"Il ne faut pas deux années consécutives comme ça": certains producteurs bretons de fruits et légumes vont perdre la moitié voir la totalité de leur culture à cause de la sécheresse
Salades minuscules, ciboulette grillée, potirons replantés... En Bretagne, grande région productrice de fruits et légumes, la sécheresse et la canicule ont mis à rude épreuve les maraîchers locaux. Jusqu'à 50% voir 100% de pertes sont attendues selon les cultures. "Pas d'eau, pas de légumes". En Bretagne, région maraîchère, des champs subissent canicules et sécheresse depuis début juin , mettant à mal les cultures et les hommes. Guillaume Hery cultive des légumes bio à Bruz (Ille-et-Vilaine) sur six hectares et sous serre pour les vendre sur des marchés ou en magasin bio. En plein champ, la terre est sèche. Parmi les salades, la différence de taille entre celles qui profitent à plein des arroseurs rotatifs et les autres est notable.

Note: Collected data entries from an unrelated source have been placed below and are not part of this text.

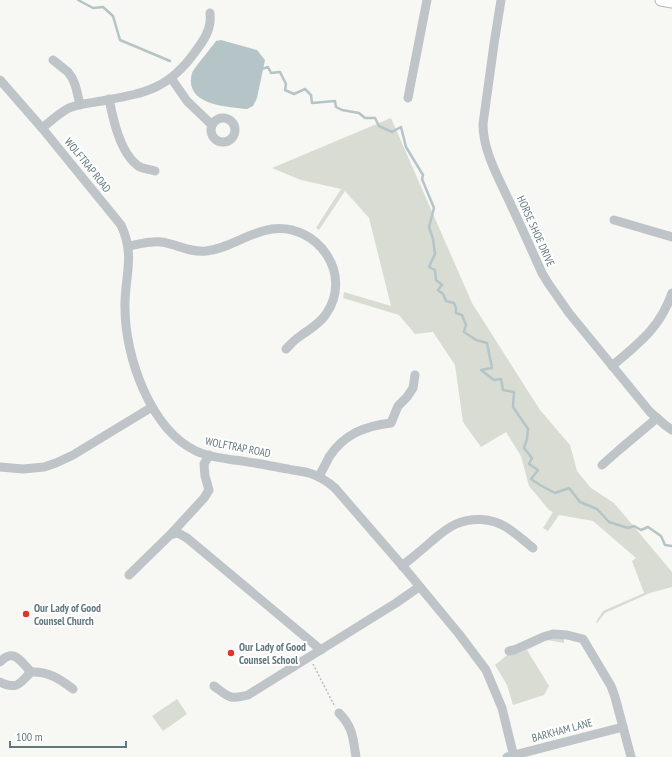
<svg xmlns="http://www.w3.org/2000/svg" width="672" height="757" viewBox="0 0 672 757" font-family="'PT Sans Narrow',sans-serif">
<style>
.green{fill:#d8dcd3}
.water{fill:#b5c5c7}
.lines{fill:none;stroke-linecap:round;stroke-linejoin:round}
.stream{stroke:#b5c5c7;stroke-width:2.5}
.major-casing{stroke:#b2b8bb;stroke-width:13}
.path{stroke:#b8bdbf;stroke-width:1.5;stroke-dasharray:2 2;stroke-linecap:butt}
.minor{stroke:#bec4c7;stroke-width:9}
.major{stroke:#fff;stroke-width:11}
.poi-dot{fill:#e43427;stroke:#fff;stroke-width:1.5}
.labels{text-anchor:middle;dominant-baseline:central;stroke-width:4;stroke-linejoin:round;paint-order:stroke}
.street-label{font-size:11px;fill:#62787f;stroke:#fff}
.poi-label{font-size:11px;font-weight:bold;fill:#62787f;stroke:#fff;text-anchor:start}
</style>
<rect width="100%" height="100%" fill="#f7f7f4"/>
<g class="green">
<path d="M 391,118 L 472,303 L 540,410 L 570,445 L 577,471 L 591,488 L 614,503 L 672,572 L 672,587 L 650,593 L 605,613 L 597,623 L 596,622 L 603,611 L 644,593 L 632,561 L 636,558 L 593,521 L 559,515 L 548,531 L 543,528 L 553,512 L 549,510 L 529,486 L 521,456 L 506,432 L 481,447 L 463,422 L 455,365 L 433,332 L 415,334 L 399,315 L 343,298 L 344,292 L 391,306 L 369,218 L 345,191 L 319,230 L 316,228 L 341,189 L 301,180 L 272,168 Z"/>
<path d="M 547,635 L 564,638 L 564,643 L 547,640 L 527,650 L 549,686 L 544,695 L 513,705 L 507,685 L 495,665 L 513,650 Z"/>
<path d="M 177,699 L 187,714 L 163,731 L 152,716 Z"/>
</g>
<path class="water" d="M 221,40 L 257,50 L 265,60 L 257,98 L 253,106 L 247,109 C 227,107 183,105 192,73 C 194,68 212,47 216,41 Z"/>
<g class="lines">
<g class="stream">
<path d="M 78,0 L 93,8 L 103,7 L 113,16 L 120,40 L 170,61"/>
<path d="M 261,68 L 262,69 L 268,67 L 271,73 L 280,72 L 286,84 L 285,90 L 294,94 L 305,89 L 311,95 L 312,103 L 335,101 L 336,107 L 342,110 L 359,113 L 365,118 L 375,118 L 379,126 L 392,132 L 401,127 L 406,147 L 423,175 L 422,179 L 434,208 L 429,227 L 433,239 L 435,254 L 429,267 L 435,270 L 436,280 L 442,285 L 438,290 L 443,294 L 446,301 L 454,303 L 456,308 L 456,313 L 462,315 L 466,325 L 464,332 L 476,340 L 487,343 L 492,368 L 481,370 L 494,380 L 501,379 L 503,390 L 514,392 L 513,407 L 528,429 L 527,439 L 524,448 L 532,458 L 529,464 L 538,470 L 531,479 L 540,485 L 555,493 L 569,488 L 580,502 L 597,509 L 609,522 L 628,528 L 634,526 L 641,530 L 648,527 L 661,536 L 665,545 L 672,546"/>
</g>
<g class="major-casing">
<path id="major" d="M 661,0 L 672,2"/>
</g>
<path class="path" d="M 313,664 L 335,707"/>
<g class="minor">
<path d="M 501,0 L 494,44 L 483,124 C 483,153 500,180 511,205 C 522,228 532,251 542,273 L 548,283 L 569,313 L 650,412 L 665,425 L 672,430"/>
<path d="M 53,60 C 58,64 63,68 68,72 C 76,81 77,93 80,105"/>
<path d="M 171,78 L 187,101 L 212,125"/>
<path d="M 0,80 L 42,128 L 121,225 C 136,257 124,277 125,308 C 125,356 150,429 196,451 C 208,457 222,458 234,460 C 252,462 270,466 288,469 C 296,471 304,471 312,474 C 321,477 328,482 335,488 L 406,570 L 459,634 L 486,670 L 502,708 L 514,757"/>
<path d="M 408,98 L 427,0"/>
<path d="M 109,99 C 113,119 120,152 137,165 C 141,169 149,169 155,171"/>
<circle cx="223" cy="130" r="12"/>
<path d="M 42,128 C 51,121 59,113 69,108 C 79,104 91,103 102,101 C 144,93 168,90 195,52 C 204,40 212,29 210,13"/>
<path d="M 614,220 L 672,237"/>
<path d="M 129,246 C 139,244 151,241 161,242 C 177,244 190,253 206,251 C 229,249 249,232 272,229 C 317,223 354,274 326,314 C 319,325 309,329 299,337 C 294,340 290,345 286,349"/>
<path d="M 612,366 C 639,343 660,328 672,293"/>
<path d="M 602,465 L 619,450 L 657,418"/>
<path d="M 0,467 L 23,469 L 44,467 L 56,463 L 73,455 L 152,407"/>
<path d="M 319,477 C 322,470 326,464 329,457 C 344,434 365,426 391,423 L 398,406 L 407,397 L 413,388 L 415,375"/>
<path d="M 170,535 L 204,498 L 209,490 L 205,476 L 204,464 L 209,455"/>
<path d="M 402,566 C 413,557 423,549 433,540 C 440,534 447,528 456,524 C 472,517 491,518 506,527 C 516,533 524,541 533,548"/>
<path d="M 129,575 L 170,535 L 178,533 L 187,538 L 321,650"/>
<path d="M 509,651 L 514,650 L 543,637 L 553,634 L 567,635 L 583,639 L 611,686 L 615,697 L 631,757"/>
<path d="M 0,662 C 14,647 21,662 31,672"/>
<path d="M 0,682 C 18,690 19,684 31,672 C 48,671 60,679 73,689"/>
<path d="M 214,686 C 229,697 229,700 248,695 L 396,603 L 419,587"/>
<path d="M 339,713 C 353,727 353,738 356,757"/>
<path d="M 507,757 L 623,727"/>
</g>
<use href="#major" class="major"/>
</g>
<g class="poi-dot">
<circle cx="26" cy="614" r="4"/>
<circle cx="231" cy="653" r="4"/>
</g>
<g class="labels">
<g class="street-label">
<text transform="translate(88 165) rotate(51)">WOLFTRAP ROAD</text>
<text transform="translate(536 231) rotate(66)">HORSE SHOE DRIVE</text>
<text transform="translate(238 447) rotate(11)">WOLFTRAP ROAD</text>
<text transform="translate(562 730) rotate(-15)">BARKHAM LANE</text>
</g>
<g class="poi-label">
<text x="34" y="608">Our Lady of Good<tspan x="34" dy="13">Counsel Church</tspan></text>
<text x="239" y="647">Our Lady of Good<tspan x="239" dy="13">Counsel School</tspan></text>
</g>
</g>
<path d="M10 741v6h116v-6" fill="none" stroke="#62787f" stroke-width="2"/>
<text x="16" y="741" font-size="12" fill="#62787f" stroke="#ffffff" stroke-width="3" paint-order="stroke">100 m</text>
</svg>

Mais pastèques et melons se portent bien.
Guillaume Hery dispose d'un forage et d'une cuve pour récupérer l'eau de pluie. Pour autant, "je ne peux pas arroser toutes les cultures" notamment pour des questions de coûts, explique l'agriculteur. Dans la serre équipée en goutte à goutte, la chaleur est étouffante. "L'avantage, c'est qu'on ne dépasse pas les 40°C", temporise Guillaume Hery. Si les températures élevées ont favorisé la pousse des plants de tomates, elles ont entraîné l'apparition d'un ravageur sur les concombres. Les conditions climatiques pèsent sur les légumes, mais aussi sur les hommes.
Sécheresse, canicule, pluies... À quoi ressemblera notre agriculture en 2050? 15:11 L'agriculteur estime des pertes d'environ 50% sur ses cultures de plein champ, qu'il espère compenser partiellement par celles sous serre. Il réfléchit à équiper une partie de ses parcelles d'arrosage en goutte à goutte, plus économe, mais envisage aussi, pour s'adapter au changement climatique, des variétés plus rustiques, des sols riches en matière organique "pour retenir l'humidité" et des haies.
À Plescop, dans le Morbihan, Aurélien Buléon cultive des légumes et des plantes aromatiques sur 80 hectares, dont une quarantaine irrigués, pour l'industrie des conserves et des surgelés. Entre les potirons replantés trois fois, les butternuts "moins nombreux et plus petits", des brocolis qui n'ont pas pris, des poireaux partis en fleurs et la ciboulette qui ne sera pas récoltée faute d'arrosage, il prévoit une perte de 50% de son chiffre d'affaires.
Sans être favorable à de très grandes retenues d'eau, il estime nécessaire "d'augmenter ses capacités de stockage", qui repose sur une retenue d'eau de ruissellement, en les couplant à des systèmes d'irrigation plus économes. Il fait également le pari de couverts végétaux et le fumier pour préserver les sols. Côté cultures, "je réfléchis à arrêter le maïs" et il compte tester le lin graine. "Il faut diversifier, mais c'est une prise de risque", indique Aurélien Buléon.
En Bretagne, la proportion d'exploitations équipées en irrigation reste faible, car la région s'est longtemps crue relativement à l'abri du réchauffement climatique.